New code injection method

Started by Micktu, August 05, 2016, 02:59:26 AM

Previous topic - Next topic

Micktu

I made a proof-of-concept method call patcher: https://github.com/micktu/RimWorld-BuildProductive/blob/master/Source/MethodCallPatcher.cs

What it does is it looks for every call to a specific method in other method's body and replaces it with a method of your choice.

Because there's no way I'm aware of to either to force Mono JIT compilation or to check if the method was compiled, it repeatedly scans the method over time until it finds what it needs. As it's just looping through a few hundreds bytes per tick with direct memory access it's not very taxing; funny thing is, method body does exist before the actual method is compiled, but I'm not sure about what it contains.

This enables more kinds of injections into methods; I'll provide an example of a better detour method than CCL has currently.

  • Read the first bunch of instructions from the source method and save them*;
  • Place a JMP to target method;
  • Allocate some executable memory, place preserved instructions there, followed by a JMP to the source method, to the next instruction after JMP to target;
  • Patch the call to the source method in target method body with a call to our allocated buffer.
* Implies every method is consistent with its first instructions, more research needed.

Et voila, we have a detour that can actually call the base method.

Fluffy (l2032)

This looks very promising, am I correct in assuming that this would allow one to attach events* to method calls? E.g. leave the original call intact, but do something extra when called?
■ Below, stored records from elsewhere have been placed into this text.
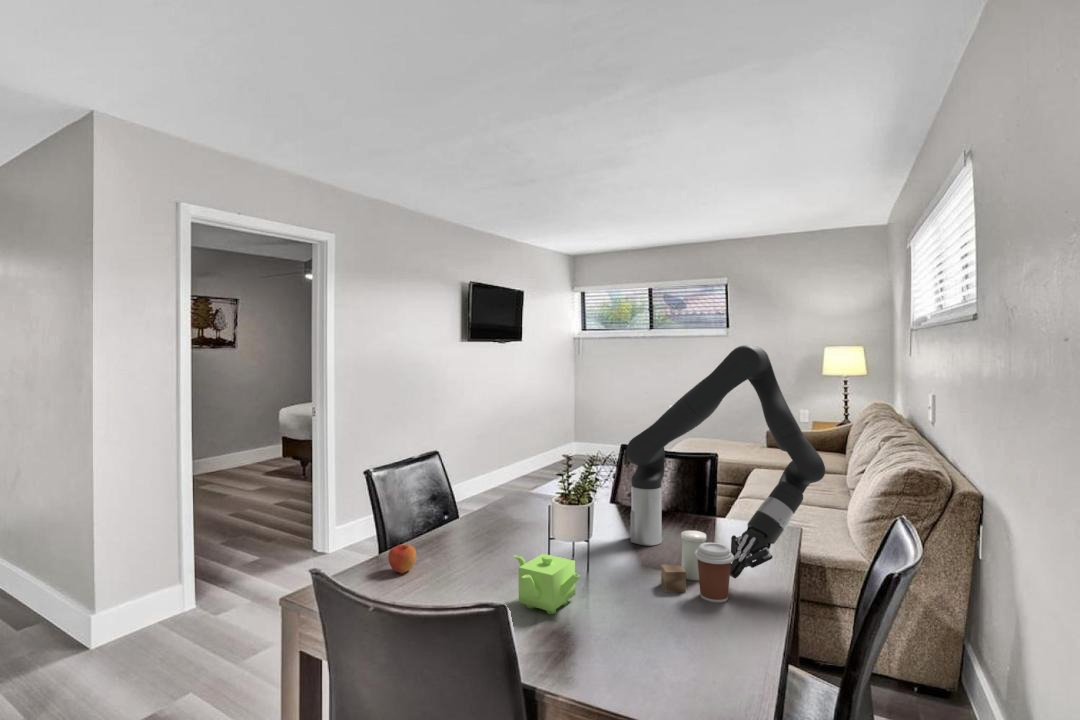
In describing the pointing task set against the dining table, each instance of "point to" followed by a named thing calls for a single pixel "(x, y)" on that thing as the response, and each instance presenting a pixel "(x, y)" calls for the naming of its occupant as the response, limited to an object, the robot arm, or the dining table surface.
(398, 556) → the apple
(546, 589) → the kettle
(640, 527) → the robot arm
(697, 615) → the dining table surface
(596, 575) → the dining table surface
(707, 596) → the coffee cup
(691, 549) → the canister
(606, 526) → the dining table surface
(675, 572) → the walnut block
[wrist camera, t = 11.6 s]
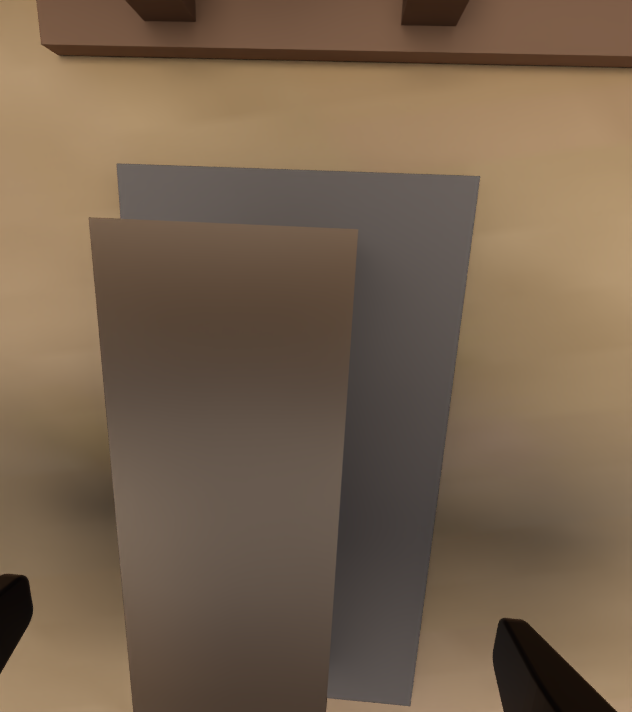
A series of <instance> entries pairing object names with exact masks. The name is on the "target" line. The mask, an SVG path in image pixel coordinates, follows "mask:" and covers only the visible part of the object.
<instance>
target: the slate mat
mask: <svg viewBox="0 0 632 712" xmlns="http://www.w3.org/2000/svg"><path fill="white" fill-rule="evenodd" d="M117 176H118V190H119V203H120V217H121V219H136V220H159V221H182V222H205V223H227V224H250V225H273V226H296V227H318V228H341V229H358V240H357V255H356V270H355V285H354V300H353V315H352V330H351V345H350V360H349V375H348V390H347V405H346V420H345V435H344V450H343V465H342V480H341V495H340V510H339V525H338V540H337V555H336V570H335V585H334V600H333V615H332V630H331V645H330V660H329V675H328V690H327V698H332V699H342V700H352V701H363V702H373V703H383V704H393V705H403V706H410V704H411V697H412V689H413V682H414V674H415V666H416V659H417V651H418V644H419V636H420V629H421V621H422V613H423V606H424V598H425V591H426V583H427V576H428V568H429V560H430V553H431V545H432V538H433V530H434V522H435V515H436V507H437V500H438V492H439V485H440V477H441V469H442V462H443V454H444V447H445V439H446V431H447V424H448V416H449V409H450V401H451V394H452V386H453V378H454V371H455V363H456V356H457V348H458V340H459V333H460V325H461V318H462V310H463V303H464V295H465V287H466V280H467V272H468V265H469V257H470V249H471V242H472V234H473V227H474V219H475V212H476V204H477V196H478V189H479V181H480V176H461V175H432V174H403V173H374V172H346V171H317V170H288V169H259V168H230V167H202V166H173V165H144V164H117Z"/></svg>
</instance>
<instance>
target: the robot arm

With access to the original arguments + instance data?

(I'm aware it's not really an event, but you get the gist).

Micktu

#2
Yeah, pretty much that, you can make hooks/callbacks. That's exactly what I had in mind.

I didn't post an actual usage sample, but in my case, I inject a command before gizmo rendering. Wanted to use it to inject commands into existing Thing classes.

       
        internal static void GizmoGridDrawer_DrawGizmoGrid(IEnumerable<Gizmo> gizmos, float startX, out Gizmo mouseoverGizmo)
        {
            Command_Action command_Action = new Command_Action();
            command_Action.defaultLabel = "Test Icon";
            command_Action.action = delegate
            {
            };
            (gizmos as List<Gizmo>).Add(command_Action);

            GizmoGridDrawer.DrawGizmoGrid(gizmos, startX, out mouseoverGizmo);
        }

1000101

#3
Quote from: Micktu on August 05, 2016, 02:59:26 AM...a better detour method than CCL has currently.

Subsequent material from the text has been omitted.